Plants' short-term drought responses include closing their stomata - holes that "exhale" water - and creating extra wax to seal moisture within leaves. Long-term drought conditions cause plants to go into dormancy and redirect water and nutritional resources away from leaves to sink tissues such as seeds and buds, reservoirs for new growth. A shriveled, leafless plant might appear dead but is often executing a line of defense.

Zhao and his fellow researchers found that altering plants to overexpress PYL9 made them highly sensitive to ABA. A stress-responsive promoter protein controlled the level of PYL9 expression in the plants.

The gene alterations enabled Arabidopsis and rice to better withstand severe drought stress and caused older leaves to yellow sooner compared with the plants' wild type counterparts.

PYL9 transgenic rice had a 50 percent survival rate after a two-week drought compared with 10 percent survival in wild type rice. Zhao cautioned, however, that the spike in survival rate does not mean that the yield of the transgenic plants under drought conditions would equal that of conventional rice varieties under good growing conditions. The study did not test for yield.

"We still can't really solve the problem of drought," he said. "But we can make it better. In extreme drought conditions, even a bad yield would be better than nothing in terms of preserving human life."

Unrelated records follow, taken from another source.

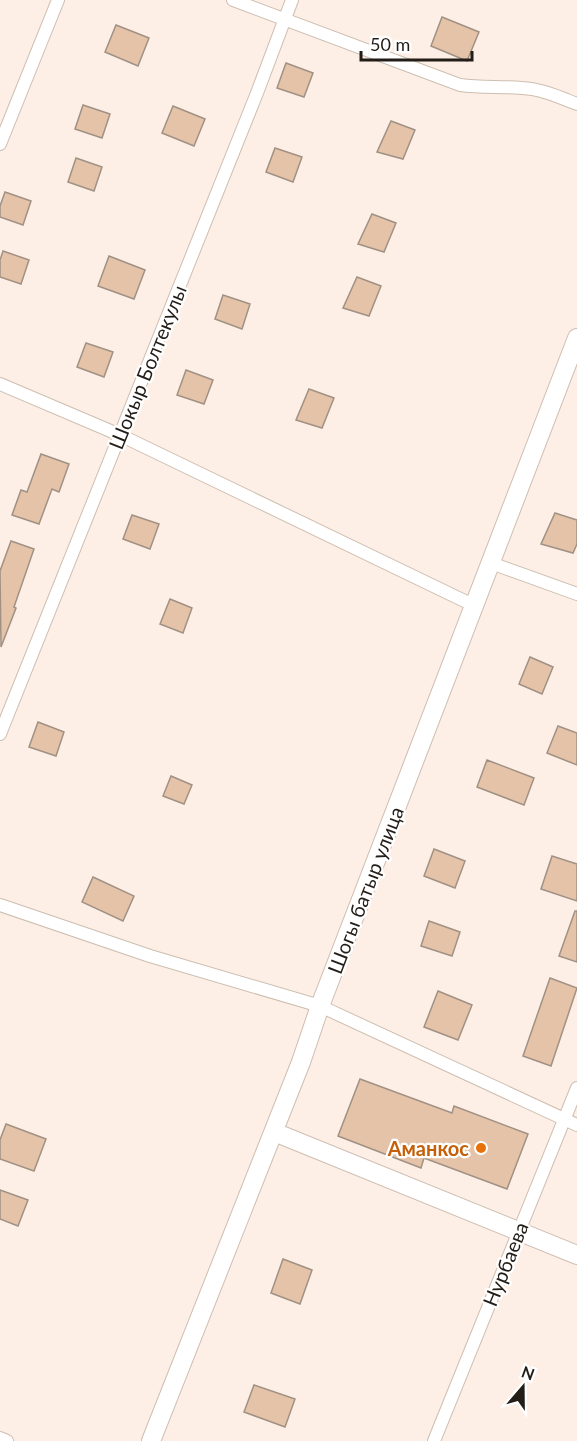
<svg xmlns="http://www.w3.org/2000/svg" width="577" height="1441" viewBox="0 0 577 1441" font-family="Lato,sans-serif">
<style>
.building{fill:#e5c3a8;stroke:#a09184;stroke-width:1.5}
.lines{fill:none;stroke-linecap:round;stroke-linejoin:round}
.street-casing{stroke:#cebeb1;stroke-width:14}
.secondary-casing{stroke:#cebeb1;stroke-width:20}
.street{stroke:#fff;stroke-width:12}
.secondary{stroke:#fff;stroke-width:18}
.food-dot{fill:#e8710a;stroke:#fff;stroke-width:2}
.labels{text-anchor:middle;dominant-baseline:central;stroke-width:4.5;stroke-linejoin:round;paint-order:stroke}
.street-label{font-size:20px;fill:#231d18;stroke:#fff}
.food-label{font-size:20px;font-weight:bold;fill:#c56008;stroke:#fff;text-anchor:end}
</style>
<rect width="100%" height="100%" fill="#fdefe5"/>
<g class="building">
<polygon points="442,17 479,32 467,61 431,46"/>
<polygon points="116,25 149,38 138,66 105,52"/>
<polygon points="286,63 313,73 304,97 277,88"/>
<polygon points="83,105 110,114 102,138 75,129"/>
<polygon points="173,106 205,119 194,146 162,133"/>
<polygon points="391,121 415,130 403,159 377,152"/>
<polygon points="275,148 302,157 293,182 266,172"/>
<polygon points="76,158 102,167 94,191 68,182"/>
<polygon points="5,192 31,201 23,225 0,217 0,206"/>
<polygon points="372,214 396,223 384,252 358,244"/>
<polygon points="3,251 29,260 21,284 0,277 0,260"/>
<polygon points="109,256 145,270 134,299 98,286"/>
<polygon points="357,277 381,286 369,316 343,308"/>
<polygon points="223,295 250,304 242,329 215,319"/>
<polygon points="86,343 113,352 104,377 77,367"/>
<polygon points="186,370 213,380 204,404 177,395"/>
<polygon points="309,389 334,398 322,428 296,420"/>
<polygon points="41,454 69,464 59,492 52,489 39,524 12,515 21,490 27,492"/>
<polygon points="555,513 577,520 577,544 573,553 541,544"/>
<polygon points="132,515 159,524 150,549 123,539"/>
<polygon points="11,541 34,549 14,607 16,608 1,647 0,571"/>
<polygon points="170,599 192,608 183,633 160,624"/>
<polygon points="530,657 553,667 542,694 519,684"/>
<polygon points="38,722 64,732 56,756 29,747"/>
<polygon points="558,726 577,733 577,765 547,753"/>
<polygon points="487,760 534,778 524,805 477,787"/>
<polygon points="171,776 192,785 184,804 163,796"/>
<polygon points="434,849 465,861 455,888 424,876"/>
<polygon points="552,856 577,864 577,901 541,889"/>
<polygon points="93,877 134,896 123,921 82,902"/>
<polygon points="575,911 577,911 577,962 559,956"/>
<polygon points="429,921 460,932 452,956 421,946"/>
<polygon points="550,978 577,988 551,1066 523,1056"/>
<polygon points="438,991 472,1005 458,1040 424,1027"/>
<polygon points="360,1079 452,1113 454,1106 528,1134 507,1189 424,1158 421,1168 338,1136"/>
<polygon points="6,1124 46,1139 34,1171 0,1159 0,1140"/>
<polygon points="0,1190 28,1200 18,1226 0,1219"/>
<polygon points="283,1259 312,1270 300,1304 271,1293"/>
<polygon points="254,1385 295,1399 285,1427 244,1412"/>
</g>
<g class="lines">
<g class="street-casing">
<g id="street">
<path d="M 233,0 L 460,85 C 481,88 502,86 522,88 C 542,89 559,97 577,104"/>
<polyline points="0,144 58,0"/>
<polyline points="0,384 120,435 475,606"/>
<polyline points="491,563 577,594"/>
<polyline points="0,734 257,93 292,0"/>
<polyline points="0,905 150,956 320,1006 577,1125"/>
<polyline points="0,1438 7,1441"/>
<polyline points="434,1441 577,1088"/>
</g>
</g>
<g class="secondary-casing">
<g id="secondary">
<polyline points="274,1132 577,1255"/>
<polyline points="151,1441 301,1062 320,1006 577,338"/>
</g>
</g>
<use href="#street" class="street"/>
<use href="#secondary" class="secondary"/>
</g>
<circle class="food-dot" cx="481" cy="1148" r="6"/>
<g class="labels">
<g class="street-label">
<text transform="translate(147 367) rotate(-68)">Шокыр Болтекулы</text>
<text transform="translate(365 890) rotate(-69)">Шогы батыр улица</text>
<text transform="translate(505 1264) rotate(-68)">Нурбаева</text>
</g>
<g class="food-label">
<text x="469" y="1148">Аманкос</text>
</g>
</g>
<g transform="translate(523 1387) rotate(20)" stroke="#ffffff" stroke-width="4.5" paint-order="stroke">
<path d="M0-4.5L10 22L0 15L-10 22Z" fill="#231d18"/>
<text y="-9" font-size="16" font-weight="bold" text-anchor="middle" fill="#231d18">N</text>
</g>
<path d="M361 51v9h111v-9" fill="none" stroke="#231d18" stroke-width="3"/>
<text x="370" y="51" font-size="18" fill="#231d18" stroke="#ffffff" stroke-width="4.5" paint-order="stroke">50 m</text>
</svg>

The transgenes did not affect plant growth and development under normal conditions, which suggests that they could be used to improve crop drought tolerance.

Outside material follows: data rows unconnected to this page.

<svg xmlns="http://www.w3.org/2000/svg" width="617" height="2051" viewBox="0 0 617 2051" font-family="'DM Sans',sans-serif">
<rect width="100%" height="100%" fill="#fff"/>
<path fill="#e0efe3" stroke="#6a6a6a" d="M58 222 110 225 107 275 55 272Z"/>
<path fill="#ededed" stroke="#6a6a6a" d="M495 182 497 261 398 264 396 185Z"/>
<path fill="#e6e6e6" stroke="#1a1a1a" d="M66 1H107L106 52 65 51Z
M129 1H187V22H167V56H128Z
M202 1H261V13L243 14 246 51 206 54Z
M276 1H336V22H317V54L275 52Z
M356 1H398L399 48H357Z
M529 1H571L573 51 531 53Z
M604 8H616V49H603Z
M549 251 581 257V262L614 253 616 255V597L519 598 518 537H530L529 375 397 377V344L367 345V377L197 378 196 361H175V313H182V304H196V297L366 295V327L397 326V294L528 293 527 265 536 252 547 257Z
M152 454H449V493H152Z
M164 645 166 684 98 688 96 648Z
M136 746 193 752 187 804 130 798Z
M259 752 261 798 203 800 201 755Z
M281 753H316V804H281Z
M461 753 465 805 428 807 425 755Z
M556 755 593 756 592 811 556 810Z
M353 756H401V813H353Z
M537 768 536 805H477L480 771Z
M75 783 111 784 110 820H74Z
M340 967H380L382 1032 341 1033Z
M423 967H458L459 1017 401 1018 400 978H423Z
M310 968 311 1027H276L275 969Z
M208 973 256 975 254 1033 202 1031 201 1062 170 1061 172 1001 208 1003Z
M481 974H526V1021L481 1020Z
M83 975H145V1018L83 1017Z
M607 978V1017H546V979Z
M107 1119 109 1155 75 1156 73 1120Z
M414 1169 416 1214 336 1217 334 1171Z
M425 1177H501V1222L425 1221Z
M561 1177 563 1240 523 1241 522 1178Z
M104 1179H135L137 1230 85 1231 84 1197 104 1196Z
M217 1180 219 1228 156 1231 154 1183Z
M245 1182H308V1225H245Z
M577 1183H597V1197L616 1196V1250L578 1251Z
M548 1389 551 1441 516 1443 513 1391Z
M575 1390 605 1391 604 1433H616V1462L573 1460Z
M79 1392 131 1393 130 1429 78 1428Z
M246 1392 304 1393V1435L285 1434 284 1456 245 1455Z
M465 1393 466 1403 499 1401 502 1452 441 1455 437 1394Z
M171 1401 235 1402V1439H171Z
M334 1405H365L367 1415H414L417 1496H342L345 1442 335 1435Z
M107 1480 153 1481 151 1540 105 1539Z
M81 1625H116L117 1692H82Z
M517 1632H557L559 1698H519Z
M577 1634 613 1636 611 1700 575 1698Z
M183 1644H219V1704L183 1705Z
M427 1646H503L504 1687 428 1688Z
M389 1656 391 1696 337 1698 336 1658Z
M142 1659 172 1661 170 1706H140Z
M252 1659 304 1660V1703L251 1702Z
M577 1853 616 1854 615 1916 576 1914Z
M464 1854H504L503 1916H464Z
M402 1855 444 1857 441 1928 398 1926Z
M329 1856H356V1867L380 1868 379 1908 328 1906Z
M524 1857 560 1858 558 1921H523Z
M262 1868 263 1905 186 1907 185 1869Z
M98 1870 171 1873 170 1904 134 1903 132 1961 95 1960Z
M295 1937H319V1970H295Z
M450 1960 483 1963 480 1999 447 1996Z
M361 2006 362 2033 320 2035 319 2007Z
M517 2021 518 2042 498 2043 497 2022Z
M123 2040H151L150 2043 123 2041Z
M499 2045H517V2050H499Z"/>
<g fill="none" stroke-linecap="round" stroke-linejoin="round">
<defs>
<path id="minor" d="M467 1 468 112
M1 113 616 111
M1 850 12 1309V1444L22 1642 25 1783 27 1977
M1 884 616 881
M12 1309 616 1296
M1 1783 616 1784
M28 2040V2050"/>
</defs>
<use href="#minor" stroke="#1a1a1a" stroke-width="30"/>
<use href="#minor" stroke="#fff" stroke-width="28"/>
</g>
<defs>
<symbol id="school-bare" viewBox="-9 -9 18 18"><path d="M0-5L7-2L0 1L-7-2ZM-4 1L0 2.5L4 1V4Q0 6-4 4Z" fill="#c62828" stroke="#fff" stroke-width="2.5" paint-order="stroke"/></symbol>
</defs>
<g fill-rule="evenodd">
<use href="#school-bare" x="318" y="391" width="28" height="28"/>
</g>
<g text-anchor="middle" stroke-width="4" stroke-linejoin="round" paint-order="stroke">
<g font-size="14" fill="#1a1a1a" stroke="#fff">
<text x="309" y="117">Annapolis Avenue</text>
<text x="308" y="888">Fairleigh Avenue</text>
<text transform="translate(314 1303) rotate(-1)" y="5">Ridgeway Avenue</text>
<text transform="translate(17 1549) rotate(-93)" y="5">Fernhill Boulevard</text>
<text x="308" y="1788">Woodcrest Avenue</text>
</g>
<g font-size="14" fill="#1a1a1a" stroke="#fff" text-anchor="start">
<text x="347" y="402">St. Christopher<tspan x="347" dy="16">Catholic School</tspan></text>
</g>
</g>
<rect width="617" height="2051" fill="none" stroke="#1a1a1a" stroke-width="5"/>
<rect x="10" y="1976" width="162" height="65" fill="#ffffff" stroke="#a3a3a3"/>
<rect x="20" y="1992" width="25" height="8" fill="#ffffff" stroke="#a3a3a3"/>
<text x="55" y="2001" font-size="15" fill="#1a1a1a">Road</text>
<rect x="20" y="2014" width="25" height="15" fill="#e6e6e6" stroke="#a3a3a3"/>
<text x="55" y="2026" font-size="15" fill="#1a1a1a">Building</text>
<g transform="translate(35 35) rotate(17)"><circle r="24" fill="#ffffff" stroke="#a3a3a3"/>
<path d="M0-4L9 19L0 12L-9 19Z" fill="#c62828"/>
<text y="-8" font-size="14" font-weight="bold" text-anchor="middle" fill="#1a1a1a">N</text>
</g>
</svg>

"It is challenging to figure out the specific function of individual PYL proteins," said Jian-Kang Zhu, distinguished professor of plant biology and the study's principal investigator. "This study not only illuminates the function of PYL9 in stress-induced leaf senescence but also demonstrates a great potential for using PYL9 to improve plant drought resistance."

Unexpectedly, when transgenic plants were treated with ABA under normal conditions, the old leaves started to wilt, even though the plants received enough water. This suggests that the plants had blocked their old leaves' access to water, preferentially driving water to developing tissues instead.

The research team concluded that during severe drought conditions, hypersensitivity to ABA leads to increased senescence and death of old leaves but protects young tissues by sending them into dormancy. The study also suggests that the ABA core signaling pathway plays a crucial role in plant survival during extreme drought and that senescence is a beneficial drought defense strategy, previously points of contention among plant scientists.

"This common connection finally uncovers the underlying molecular mechanism of drought-and ABA-induced leaf senescence and its association with the ability to survive extreme drought," Zhao said.

The study was published in Proceedings of the National Academy of Sciences on Monday (Feb. 1, 2016).